ART. 98, § 2º: "As custas e emolumentos serão destinados
exclusivamente ao custeio dos serviços afetos às atividades específicas da
Justiça".
Precisou
que uma Emenda à Constituição fizesse justiça à própria Justiça!
Pode
parecer um pouco irônico, mas a realidade enfrentada até então traduzia-se num
escancarado desacerto, caracterizado pela injusta destinação de valores
arrecadados em razão dos serviços públicos de natureza forense.
No
Estado de São Paulo, por exemplo, vigia a Lei n. 4.952, de 27 de dezembro de
1985.
Contudo,
em 29 de dezembro de 2003, foi promulgada a Lei Estadual n. 11.608, dispondo
quanto à Taxa Judiciária incidente sobre os referidos serviços públicos, que
muita crítica mereceu e está merecendo, tendo em vista a abrupta elevação de
seus valores, sem nenhuma perspectiva de melhoria nos referidos serviços.
Censura
maior recai sobre a destinação dos valores arrecadados, cujo rateio parcial vem
estampado no art. 9º da Lei n. 11.608, na seguinte proporção: 10% para o
custeio das diligências dos oficiais de justiça, como reembolso com cumprimento
dos mandados elencados no inciso IX do art. 2º (de ofício, beneficiários de
assistência judiciária etc.); 21% para o Fundo Especial de Despesa do Tribunal
de Justiça e 9% distribuídos, em partes iguais, aos Fundos Especiais de
Despesas do Primeiro Tribunal de Alçada Civil, do Segundo Tribunal de Alçada
Civil e do Tribunal de Alçada Criminal (apenas 3% para cada um!), objetivando a
expansão, aperfeiçoamento e modernização do Poder Judiciário do Estado,
somando, pois, 40%.
Cabe-me
observar, por oportuno, que os Tribunais de Alçada foram extintos nos últimos
Estados que insistiam em sua permanência (São Paulo e Paraná), o que ocorreu
através do art. 4º da Emenda ("Ficam extintos os tribunais de Alçada, onde
houver, passando os seus membros a integrar os Tribunais de Justiça dos
respectivos Estados, respeitadas a antigüidade e classe de origem"), tendo
os Tribunais de Justiça o prazo de 180 dias para a devida adaptação. No Estado
de São Paulo, o Órgão Especial do Tribunal de Justiça expediu a Resolução n.

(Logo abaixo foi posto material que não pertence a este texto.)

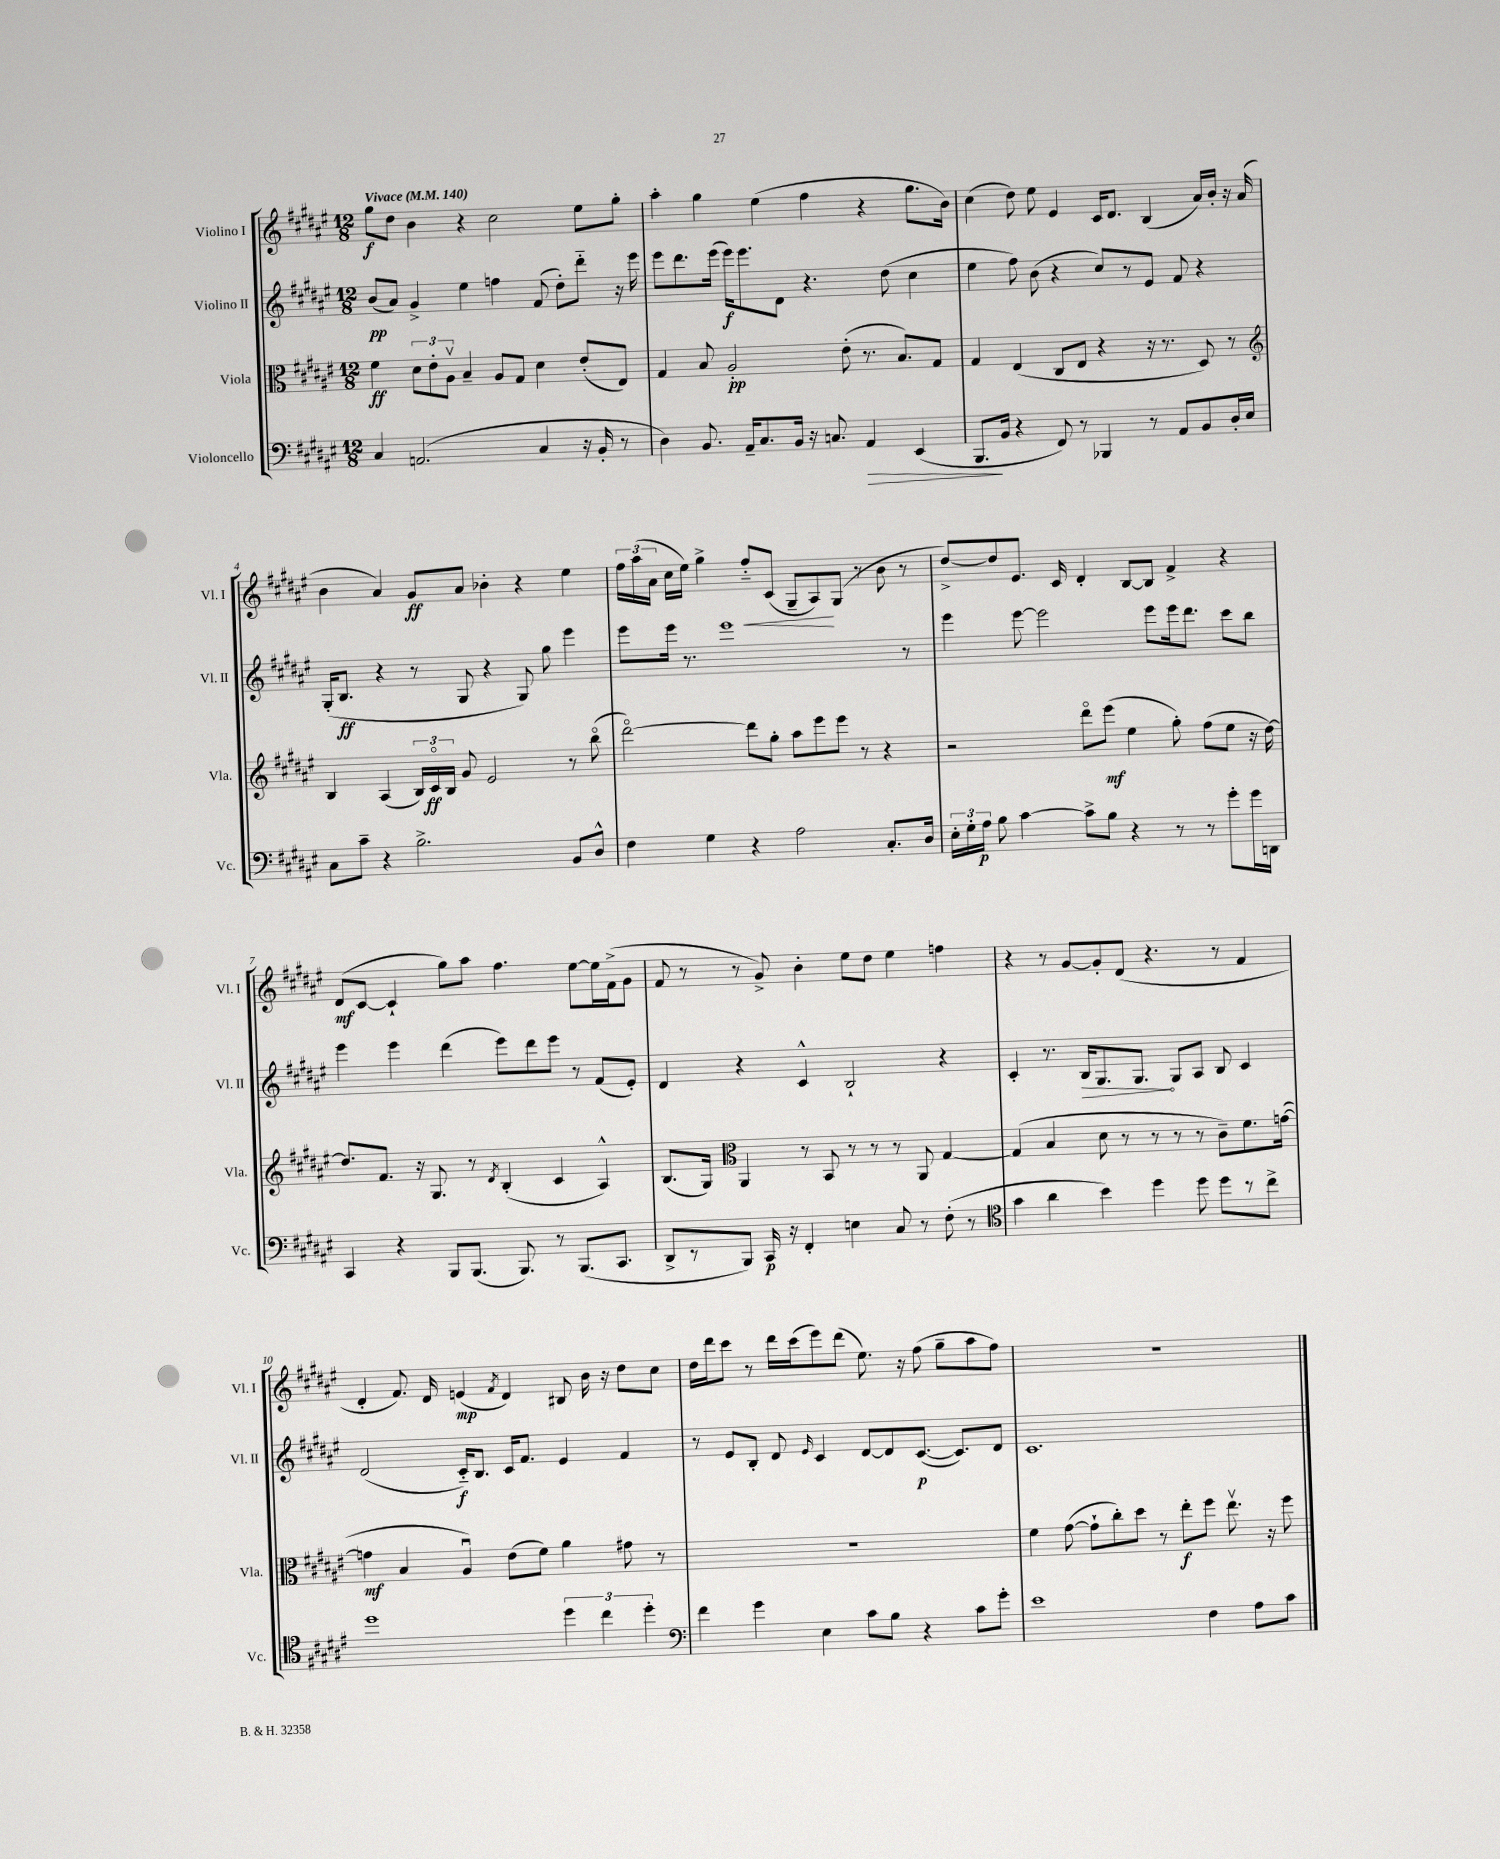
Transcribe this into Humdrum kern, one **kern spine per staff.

**kern	**dynam	**kern	**dynam	**kern	**dynam	**kern	**dynam
*part4	*part4	*part3	*part3	*part2	*part2	*part1	*part1
*staff4	*staff4	*staff3	*staff3	*staff2	*staff2	*staff1	*staff1
*I"Violoncello	*	*I"Viola	*	*I"Violino II	*	*I"Violino I	*
*I'Vc.	*	*I'Vla.	*	*I'Vl. II	*	*I'Vl. I	*
*clefF4	*	*clefC3	*	*clefG2	*	*clefG2	*
*k[f#c#g#d#a#e#]	*	*k[f#c#g#d#a#e#]	*	*k[f#c#g#d#a#e#]	*	*k[f#c#g#d#a#e#]	*
*M12/8	*	*M12/8	*	*M12/8	*	*M12/8	*
*MM140	*	*MM140	*	*MM140	*	*MM140	*
=1	=1	=1	=1	=1	=1	=1	=1
!	!	!	!	!	!	!LO:TX:a:B:t=Vivace	!
4C#/	.	4f#\	ff	(8b/L	pp	8gg#\L	f
.	.	.	.	8a#/J)	.	8dd#\J	.
(2.AAn/	.	12d#\L	.	4g#^/	.	4b\	.
.	.	12e#'\	.	.	.	.	.
.	.	12A#v\J	.	.	.	.	.
.	.	4B~/	.	4ee#\	.	4r	.
.	.	8A#/L	.	4ffn\	.	2cc#\	.
.	.	8G#/J	.	.	.	.	.
4C#/	.	4d#\	.	(8f#/	.	.	.
.	.	.	.	8dd#'\L)	.	.	.
16r	.	(8e#'/L	.	8ddd#\J	.	8ee#\L	.
16BB'/	.	.	.	.	.	.	.
8r	.	8E#/J)	.	16r	.	8gg#'\J	.
.	.	.	.	16eee#\	.	.	.
=2	=2	=2	=2	=2	=2	=2	=2
4D#\)	.	4G#/	.	8eee#\L	.	4aa#'\	.
.	.	.	.	8.ddd#\	.	.	.
8.BB/	.	8B/	.	.	.	4gg#\	.
.	.	.	.	(16eee#\Jk	.	.	.
.	.	2A#'/	pp	16eee#\KL)	f	.	.
16AA#~/KL	.	.	.	8.eee#\	.	.	.
8.C#/	.	.	.	.	.	(4ee#\	.
.	.	.	.	8d#\J	.	.	.
16BB/Jk	.	.	.	.	.	.	.
16r	.	.	.	4.r	.	4ff#\	.
8.Cn/	.	.	.	.	.	.	.
.	.	(8e#'\	.	.	.	.	.
!	!LO:HP:b	!	!	!	!	!	!
4AA#/	>	8.r	.	.	.	4r	.
.	.	.	.	(8dd#\	.	.	.
.	.	8.B/L)	.	.	.	.	.
(4EE#/	.	.	.	4cc#\	.	8.gg#\L	.
.	.	8G#/J	.	.	.	.	.
.	.	.	.	.	.	16b\Jk)	.
=3	=3	=3	=3	=3	=3	=3	=3
8.BBB/L	.	4G#/	.	4ee#\	.	(4cc#\	.
16BB/Jk	]	.	.	.	.	.	.
4r	.	(4E#/	.	8ff#\)	.	8dd#\)	.
.	.	.	.	(8b\	.	8ee#\	.
8FF#/)	.	8C#/L	.	4r	.	4e#/	.
8r	.	8E#/J	.	.	.	.	.
4BBB-X/	.	4r	.	8cc#/L)	.	16c#/KL	.
.	.	.	.	.	.	8.d#/J	.
.	.	.	.	8r	.	.	.
8r	.	16r	.	8e#/J	.	(4B/	.
.	.	8.r	.	.	.	.	.
8AA#/L	.	.	.	8f#/	.	.	.
8BB/	.	8D#/)	.	4r	.	16a#/LL)	.
.	.	.	.	.	.	16b'/JJ	.
16D#'/L	.	8r	.	.	.	16r	.
16E#/JJ	.	.	.	.	.	(16a#/	.
!!LO:LB:g=z
=4	=4	=4	=4	=4	=4	=4	=4
*	*	*clefG2	*	*	*	*	*
8C#\L	.	4B/	.	(16G#'/KL	.	4b\	.
.	.	.	.	8.B/J	ff	.	.
8c#~\J	.	.	.	.	.	.	.
4r	.	(4A#/	.	4r	.	4a#/)	.
2.B^\	.	24B/LL)	.	8r	.	8g#/L	ff
.	.	24c#/	ff	.	.	.	.
.	.	24B/JJ	.	.	.	.	.
.	.	8g#/	.	8G#/	.	8a#/J	.
.	.	2e#/	.	4r	.	4b-X'\	.
.	.	.	.	8G#/)	.	4r	.
.	.	.	.	8gg#\	.	.	.
8BB/L	.	8r	.	4eee#\	.	4ee#\	.
8D#^^/J	.	(8bb\	.	.	.	.	.
=5	=5	=5	=5	=5	=5	=5	=5
4F#\	.	[2ddd#\)	.	8eee#\L	.	24ff#\LL	.
.	.	.	.	.	.	(24aa#\	.
.	.	.	.	.	.	24a#\JJ	.
.	.	.	.	16eee#\Jk	.	16cc#\LL	.
.	.	.	.	8.r	.	16ee#\JJ)	.
4G#\	.	.	.	.	.	4gg#^\	.
.	.	.	.	1eee#	.	.	.
!	!	!	!	!	!	!	!LO:HP:b
4r	.	8ddd#\L]	.	.	.	8ff#/L	<
.	.	8gg#'\J	.	.	.	(8c#/J	.
2A#\	.	8aa#\L	.	.	.	8G#~/L	.
.	.	8eee#\	.	.	.	8A#/)	.
.	.	8eee#\J	.	.	.	(8G#/J	[
.	.	8r	.	.	.	8r	.
8.C#'/L	.	4r	.	.	.	8b\	.
.	.	.	.	8r	.	8r	.
16D#/Jk	.	.	.	.	.	.	.
=6	=6	=6	=6	=6	=6	=6	=6
24E#'\LL	.	2r	.	4eee#\	.	[8dd#^/L)	.
24G#'\	.	.	.	.	.	.	.
24A#\JJ	p	.	.	.	.	.	.
8B\	.	.	.	.	.	8dd#/]	.
[4c#\	.	.	.	[8eee#\	.	8.e#/J	.
.	.	.	.	2eee#\]	.	.	.
.	.	.	.	.	.	16c#/	.
8c#^\L]	.	8ddd#\L	.	.	.	4d#'/	.
8B\J	.	(8eee#\J	mf	.	.	.	.
4r	.	4ee#\	.	.	.	[8B/L	.
.	.	.	.	8eee#\L	.	8B/J]	.
8r	.	8gg#'\)	.	16eee#\k	.	4f#^/	.
.	.	.	.	8.ddd#\J	.	.	.
8r	.	(8ff#\L	.	.	.	.	.
8g#'\L	.	8ee#\J	.	8ccc#\L	.	4r	.
16g#\L	.	16r	.	8bb\J	.	.	.
16DDn\JJ	.	[16dd#\)	.	.	.	.	.
!!LO:LB:g=z
=7	=7	=7	=7	=7	=7	=7	=7
4CC#/	.	8.dd#/L]	.	4eee#\	.	(8d#/L	mf
.	.	.	.	.	.	[8c#/J	.
.	.	8.f#/J	.	.	.	.	.
4r	.	.	.	4eee#\	.	4c#`/]	.
.	.	16r	.	.	.	.	.
.	.	8.G#/	.	.	.	.	.
8BBB/L	.	.	.	(4ddd#\	.	8gg#\L)	.
(8.BBB/J	.	8r	.	.	.	8aa#\J	.
.	.	8qd#/	.	.	.	.	.
.	.	(4B'/	.	8eee#\L)	.	4.ff#\	.
8.BBB/)	.	.	.	.	.	.	.
.	.	.	.	8ddd#\	.	.	.
8r	.	4c#/	.	8eee#\J	.	.	.
(8.BBB/L	.	.	.	8r	.	[8ee#\L	.
.	.	4A#^^/)	.	(8f#/L	.	16ee#\L]	.
8.CC#/J	.	.	.	.	.	(16f#^\J	.
.	.	.	.	8e#'/J)	.	8g#\J	.
=8	=8	=8	=8	=8	=8	=8	=8
8DD#^/L	.	(8.B/L	.	4d#/	.	8f#/	.
8r	.	.	.	.	.	8r	.
.	.	16G#/Jk)	.	.	.	.	.
*	*	*clefC3	*	*	*	*	*
8BBB/J)	.	4AA#/	.	4r	.	8r	.
16CC#/	p	.	.	.	.	8g#^/)	.
16r	.	.	.	.	.	.	.
4FF#'/	.	8r	.	4c#^^/	.	4b'\	.
.	.	8BB/	.	.	.	.	.
4En\	.	8r	.	2B`/	.	8ee#\L	.
.	.	8r	.	.	.	8dd#\J	.
8C#/	.	8r	.	.	.	4ee#\	.
8r	.	8AA#/	.	.	.	.	.
(8F#'\	.	[4G#/	.	4r	.	4ffn\	.
8r	.	.	.	.	.	.	.
=9	=9	=9	=9	=9	=9	=9	=9
*clefC4	*	*	*	*	*	*	*
4g#\	.	(4G#/]	.	4c#'/	.	4r	.
4a#\	.	4B/	.	8.r	.	8r	.
.	.	.	.	.	.	[8g#/L	.
!	!	!	!	!	!LO:HP:b	!	!
.	.	.	.	16B/KL	>	.	.
4b\)	.	8d#\	.	8.G#/	.	8g#'/]	.
.	.	8r	.	.	.	(8d#/J	.
.	.	.	.	8.G#/J	.	.	.
4dd#\	.	8r	.	.	.	4.r	.
.	.	8r	.	8G#/L	]	.	.
8dd#\	.	8r	.	8A#/J	.	.	.
8dd#\L	.	8c#~\L)	.	8B/	.	8r	.
8r	.	8.f#\	.	4c#/	.	4f#/	.
8cc#^\J	.	.	.	.	.	.	.
.	.	([16gn\Jk	.	.	.	.	.
!!LO:LB:g=z
=10	=10	=10	=10	=10	=10	=10	=10
1dd#	.	4gn\]	mf	(2d#/	.	4d#'/	.
.	.	4B/	.	.	.	8.f#/)	.
.	.	.	.	.	.	16d#/	.
.	.	4A#u/)	.	16c#/KL)	f	(4en/	mp
.	.	.	.	8.B/J	.	.	.
.	.	.	.	.	.	8qf#/	.
.	.	(8e#\L	.	16c#/KL	.	4d#/)	.
.	.	.	.	8.f#/J	.	.	.
.	.	8f#\J)	.	.	.	.	.
6dd#\	.	4a#\	.	4e#/	.	8B#X/	.
.	.	.	.	.	.	16b\	.
6cc#\	.	.	.	.	.	.	.
.	.	.	.	.	.	16r	.
.	.	8g#X\	.	4f#/	.	8dd#\L	.
6dd#'\	.	.	.	.	.	.	.
.	.	8r	.	.	.	8cc#\J	.
=11	=11	=11	=11	=11	=11	=11	=11
*clefF4	*	*	*	*	*	*	*
4f#\	.	1.r	.	8r	.	16dd#\LL	.
.	.	.	.	.	.	16ddd#\J	.
.	.	.	.	8e#/L	.	8ccc#\J	.
4g#\	.	.	.	8B'/J	.	8r	.
.	.	.	.	8d#/	.	16ddd#\LL	.
.	.	.	.	.	.	(16ccc#\J	.
.	.	.	.	16qqe#/	.	.	.
4E#\	.	.	.	4c#/	.	8eee#\)	.
.	.	.	.	.	.	(8ddd#\J	.
8c#\L	.	.	.	[8d#/L	.	8.ee#\)	.
8B\J	.	.	.	8d#/]	.	.	.
.	.	.	.	.	.	16r	.
4r	.	.	.	([8.c#/J	p	(8ff#\	.
.	.	.	.	.	.	8gg#~\L	.
.	.	.	.	8.c#/L])	.	.	.
8c#\L	.	.	.	.	.	8aa#\	.
8g#'\J	.	.	.	8d#/J	.	8ff#\J)	.
=12	=12	=12	=12	=12	=12	=12	=12
1e#	.	4f#\	.	1.c#	.	1.r	.
.	.	([8g#\	.	.	.	.	.
.	.	8g#`\L]	.	.	.	.	.
.	.	8cc#'\)	.	.	.	.	.
.	.	8dd#\J	.	.	.	.	.
.	.	8r	.	.	.	.	.
.	.	8ee#'\L	f	.	.	.	.
4F#\	.	8ff#\J	.	.	.	.	.
.	.	8.ee#v\	.	.	.	.	.
8A#\L	.	.	.	.	.	.	.
.	.	16r	.	.	.	.	.
8c#\J	.	8ff#\	.	.	.	.	.
==	==	==	==	==	==	==	==
*-	*-	*-	*-	*-	*-	*-	*-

194, de 9 de dezembro de 2004, integrando os ex-juízes dos extintos Tribunais
de Alçada no cargo de Desembargador, atribuindo competências às Seções
(Criminal, Direito Público e Direito Privado), compreendendo 67 Câmaras.
Voltando
ao assunto, de acordo com o art. 9º, da Lei n. 11.608/2003, somente 40% do valor
arrecadado a título de custas e emolumentos é investido em benefício do próprio
órgão arrecadador, o Judiciário, e o restante (60%) é auferido pelo Executivo,
com aplicação totalmente desapartada das necessidades do Poder que se incumbiu
da arrecadação respectiva.
De
agora em diante, a totalidade dos valores arrecadados será absorvida pelo
próprio Judiciário, num ato positivo que trará reflexos animadores, bastando
àqueles encarregados de sua aplicação cumprir com a finalidade maior que orientou
o legislador constitucional, que é a necessária modernização e aprimoramento de
tão importante Poder.
Verdade
é que a reforma implementada não atende plenamente aos anseios dos
jurisdicionados, mas já é um avanço na busca da eficiência, principalmente
sabendo-se que, paralelamente, tramita uma profunda alteração da legislação
processual, esta sim carecedora de ajustes que objetivem demover, vez por
todas, incidentes eivados de efeitos procrastinatórios, sempre criticados, mas
amiúde triunfantes
*advogado,
especialista em Direito das Obrigações, mestre em Direito Privado, professor de
Direito Civil, Processo Civil e Empresarial em cursos de graduação e
pós-graduação "lato sensu"
Disponível em: http://jus2.uol.com.br/
Acesso em: 27 fev. 2007.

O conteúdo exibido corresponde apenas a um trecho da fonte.